Oscar nominations’ lack of diversity will hopefully elicit changes

Oscar nominations lack of diversity will hopefully elicit changes

Matt Di Michele, Staff Writer

The 2016 Academy Awards, which will be held in late February, will inevitably see white actors and actresses take home all four of the ceremony’s acting awards.

This is an undeniable fact, since all 20 nominees for the men’s and women’s awards (in both lead acting and supporting acting categories) are Caucasian.

Zero minorities were nominated for the acting awards, following a pattern set by 2015’s Oscars (according to the event’s official website) wherein there were also no nominations for non-white actors and actresses. The public has responded to the lack of diversity in many different ways, including a social media backlash featuring “#oscarssowhite” as being a trending topic on social media.

Several celebrities joined in on the frustration with the notoriously old-fashioned committee that voted on the nominees. Director Spike Lee, actor George Clooney and actress Jada Pinkett Smith (whose husband Will failed to receive a nomination for his work in “Concussion”) also proclaimed their disagreement with the lack of color.

But the problem itself seems to have manifested itself deeper into Hollywood than simply the award show. Given the fact that the actors and actresses that were nominated all did exceptional work and are simply trying to progress their careers, the lack of diversity perhaps begins not at the ceremony, but at the inception of the movie being made itself. Other than August’s “Straight Outta Compton”, Michael B. Jordan’s “Creed”, and the aforementioned “Concussion”, there were not really many movies that featured leading actors or actresses of color.

And movies that theoretically “should” have featured diverse casts sometimes “white-washed” the casting of these roles in the first place. Two 2015 movies in particular, “Pan” and “Aloha”, cast white actresses in roles that, due to source material and continuity respectively, were expected to go to certain ethnicities. During a year that progressed the idea of African-American leading men and women so profusely in some regards (like John Boyega’s noteworthy performance in “Star Wars: The Force Awakens”), it is sad to see such progression stifled.
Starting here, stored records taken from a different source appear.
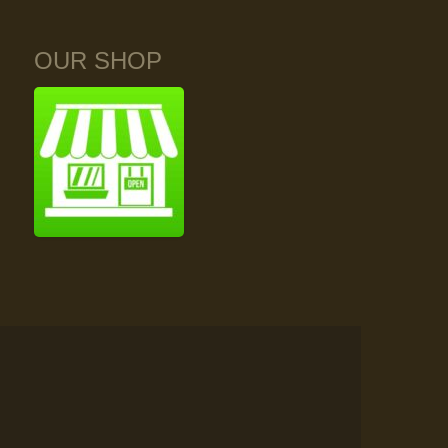
OUR SHOP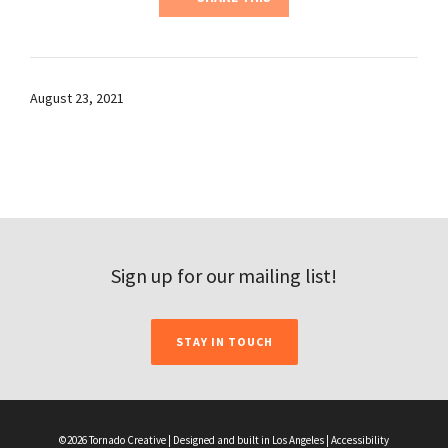
August 23, 2021
Sign up for our mailing list!
STAY IN TOUCH
©2026 Tornado Creative | Designed and built in Los Angeles |
Accessibility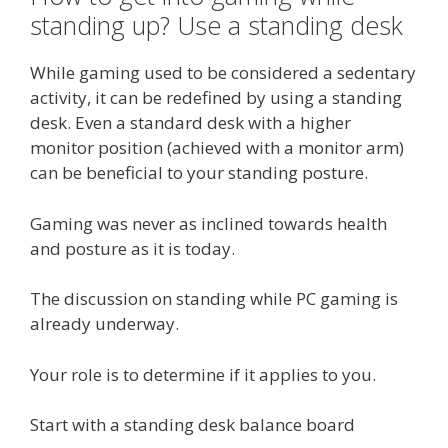
standing up? Use a standing desk
While gaming used to be considered a sedentary
activity, it can be redefined by using a standing
desk. Even a standard desk with a higher
monitor position (achieved with a monitor arm)
can be beneficial to your standing posture.
Gaming was never as inclined towards health
and posture as it is today.
The discussion on standing while PC gaming is
already underway.
Your role is to determine if it applies to you.
Start with a standing desk balance board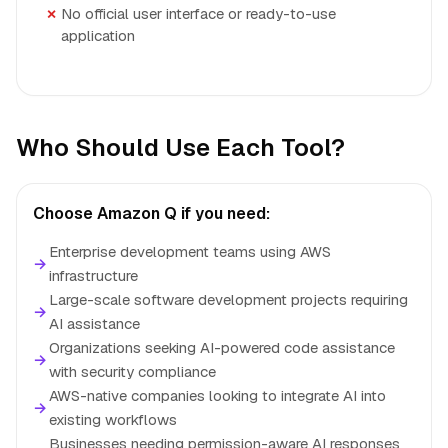
No official user interface or ready-to-use
application
Who Should Use Each Tool?
Choose Amazon Q if you need:
Enterprise development teams using AWS
→
infrastructure
Large-scale software development projects requiring
→
AI assistance
Organizations seeking AI-powered code assistance
→
with security compliance
AWS-native companies looking to integrate AI into
→
existing workflows
Businesses needing permission-aware AI responses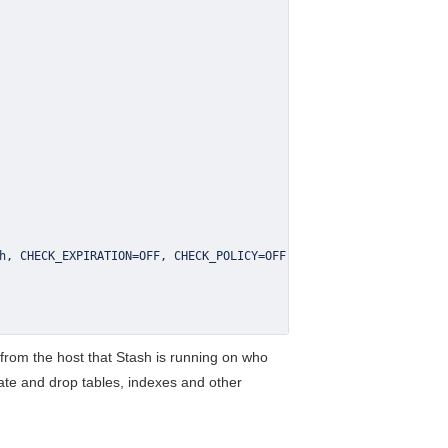
h
,
 CHECK_EXPIRATION
=
OFF
,
 CHECK_POLICY
=
n from the host that Stash is running on who
eate and drop tables, indexes and other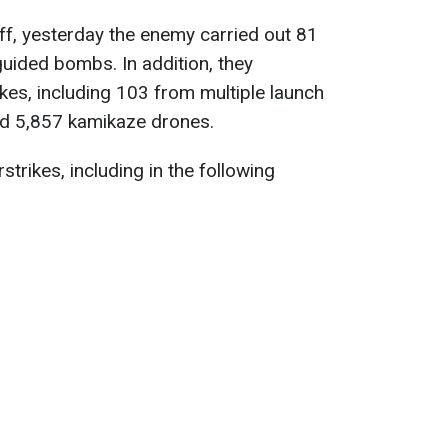
ff, yesterday the enemy carried out 81
uided bombs. In addition, they
ikes, including 103 from multiple launch
d 5,857 kamikaze drones.
strikes, including in the following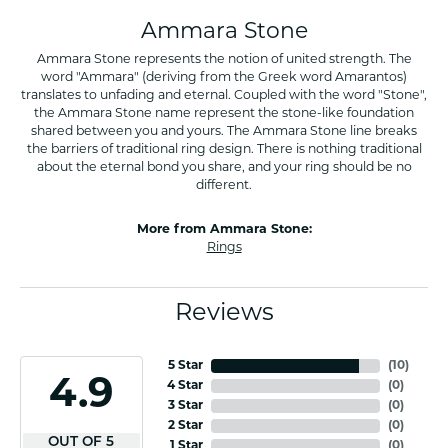
Ammara Stone
Ammara Stone represents the notion of united strength. The
word "Ammara" (deriving from the Greek word Amarantos)
translates to unfading and eternal. Coupled with the word "Stone",
the Ammara Stone name represent the stone-like foundation
shared between you and yours. The Ammara Stone line breaks
the barriers of traditional ring design. There is nothing traditional
about the eternal bond you share, and your ring should be no
different.
More from Ammara Stone:
Rings
Reviews
5 Star
(
10
)
4.9
4 Star
(
0
)
3 Star
(
0
)
2 Star
(
0
)
OUT OF 5
1 Star
(
0
)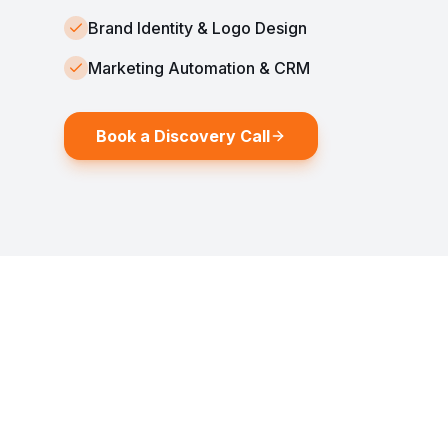
Brand Identity & Logo Design
Marketing Automation & CRM
Book a Discovery Call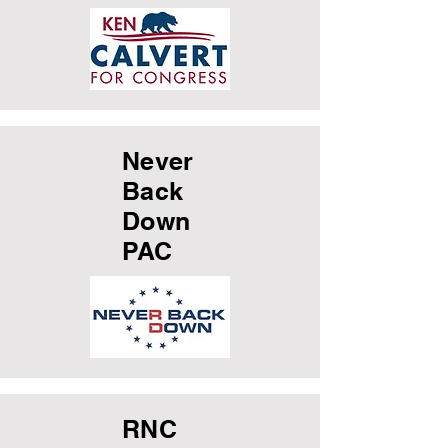
Never
Back
Down
PAC
RNC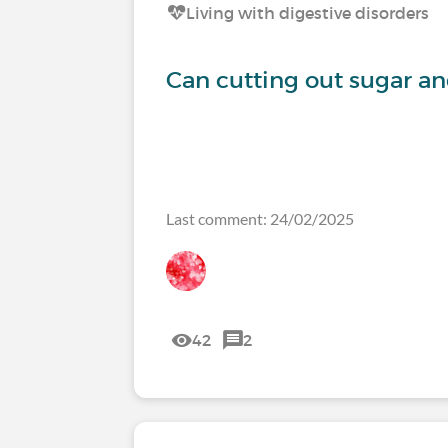
Living with digestive disorders
Can cutting out sugar a
Last comment: 24/02/2025
42
2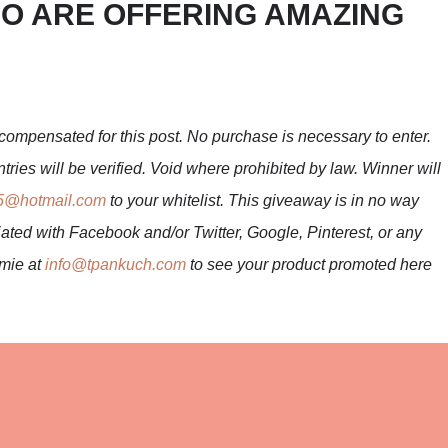
O ARE OFFERING AMAZING
compensated for this post. No purchase is necessary to enter.
tries will be verified. Void where prohibited by law. Winner will
5@hotmail.com
to your whitelist. This giveaway is in no way
ated with Facebook and/or Twitter, Google, Pinterest, or any
mmie at
info@tpankuch.com
to see your product promoted here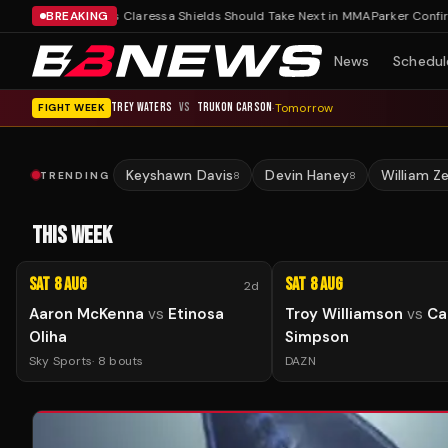
own
Three Fights Claressa Shields Should Take Next in MMA
BREAKING
Parker Confirms R
News
Schedul
TREY WATERS
VS
TRUKON CARSON
·
Tomorrow
FIGHT WEEK
Keyshawn Davis
Devin Haney
William Z
TRENDING
8
8
THIS WEEK
Sat 8 Aug
Sat 8 Aug
2d
Aaron McKenna
vs
Etinosa
Troy Williamson
vs
Ca
Oliha
Simpson
Sky Sports
·
8
bouts
DAZN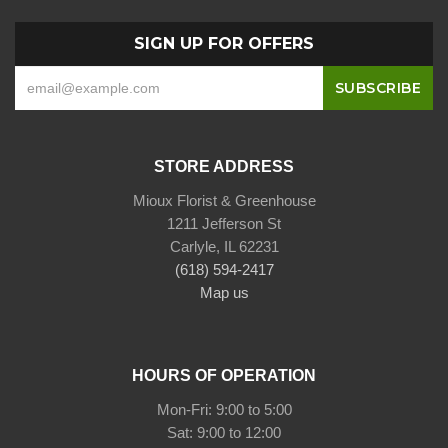
SIGN UP FOR OFFERS
STORE ADDRESS
Mioux Florist & Greenhouse
1211 Jefferson St
Carlyle, IL 62231
(618) 594-2417
Map us
HOURS OF OPERATION
Mon-Fri: 9:00 to 5:00
Sat: 9:00 to 12:00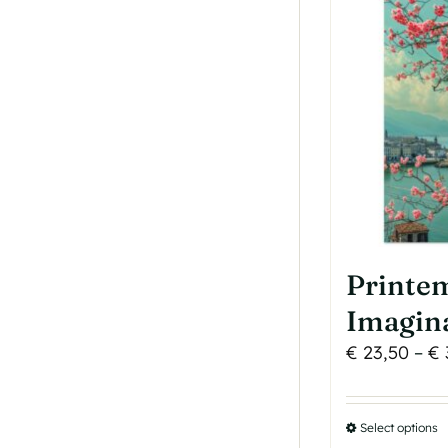
o
b
c
o
t
p
p
Printe
Imagin
€
23,50
–
€
Select options
T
All of this being said, it is of course not expected that  actors and actresses of color be cast in roles just because of their race. And it is not any white performer’s fault that this issue was supplanted itself into the cinematic landscape. It is irrevocably a difficult task for studios to cast their bigger roles, especially considering that certain roles are “supposed” to be played by certain races or nationalities. It is near-impossible for filmmakers, and award-show voters, to stress diversity while also reassuring audiences that skin color doesn’t matter. But this delicate subject does not excuse Hollywood from mistreating whole races of people indirectly. Going forward, movie fans can only hope that all performers are given the respect that they deserve.